Project Management Institute

Defense giant diversifies

DEFENSE GIANT DIVERSIFIES

With U.S. defense spending in decline, at least as a percentage of GDP, the world's largest defense company is pursuing projects with civilian applications in an effort to shore up its future. More than 60 percent of Lockheed Martin Corp.'s US$45 billion in 2013 sales came through Pentagon contracts.

Several of Lockheed's current research projects, like the patented Perforene membrane, could generate commercial interest around the world. It's a one-atom thick sheet of graphene that can be used to desalinate seawater. The product could interest Persian Gulf nations, who might also order some of the organization's weapons systems. More surprisingly, Lockheed Martin has partnered with Kampachi Farms LLC and the Illinois Soybean Association to develop fish farm pens that will drift on open-ocean currents and be tracked by satellites.
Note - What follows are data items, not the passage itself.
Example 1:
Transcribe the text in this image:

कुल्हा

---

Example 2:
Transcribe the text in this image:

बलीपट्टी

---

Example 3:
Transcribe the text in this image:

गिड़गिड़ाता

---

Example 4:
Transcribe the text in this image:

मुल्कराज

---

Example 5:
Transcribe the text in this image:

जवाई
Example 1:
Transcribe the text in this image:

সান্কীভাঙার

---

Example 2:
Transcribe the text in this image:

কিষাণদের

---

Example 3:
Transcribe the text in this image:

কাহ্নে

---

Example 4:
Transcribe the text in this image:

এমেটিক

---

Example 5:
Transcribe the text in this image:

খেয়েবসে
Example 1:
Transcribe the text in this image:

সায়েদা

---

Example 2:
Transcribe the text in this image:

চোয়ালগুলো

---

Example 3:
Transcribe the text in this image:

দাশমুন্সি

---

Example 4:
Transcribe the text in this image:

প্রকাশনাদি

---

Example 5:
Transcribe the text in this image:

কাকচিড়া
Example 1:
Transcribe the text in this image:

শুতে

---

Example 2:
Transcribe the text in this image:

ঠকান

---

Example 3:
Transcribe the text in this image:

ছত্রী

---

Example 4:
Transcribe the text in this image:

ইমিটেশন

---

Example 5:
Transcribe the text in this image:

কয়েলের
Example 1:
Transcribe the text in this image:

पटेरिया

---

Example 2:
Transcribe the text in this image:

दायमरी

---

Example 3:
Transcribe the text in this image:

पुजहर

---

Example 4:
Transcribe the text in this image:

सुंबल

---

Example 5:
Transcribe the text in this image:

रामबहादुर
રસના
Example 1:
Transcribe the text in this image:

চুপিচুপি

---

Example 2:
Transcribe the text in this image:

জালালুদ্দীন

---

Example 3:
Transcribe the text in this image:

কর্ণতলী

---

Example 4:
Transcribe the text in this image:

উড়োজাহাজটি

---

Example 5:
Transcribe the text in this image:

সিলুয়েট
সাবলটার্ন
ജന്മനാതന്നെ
Lockheed Martin is also developing a compact nuclear fusion reactor that might initially power naval ships but could be expanded for commercial use by cities. “Should the [technology] develop, that can result in a very large commercial market,” Ray Johnson, Lockheed Martin's chief technology officer, told The Wall Street Journal.

This isn't the first time Lockheed Martin has tried to diversify its project portfolio to hedge against military cuts. In the 1990s, the organization stepped into the telecommunications market by buying three satellite operators. It sold them at a steep loss in 2001. The company says its focus on global issues like energy, food and water this time around will act as a safeguard.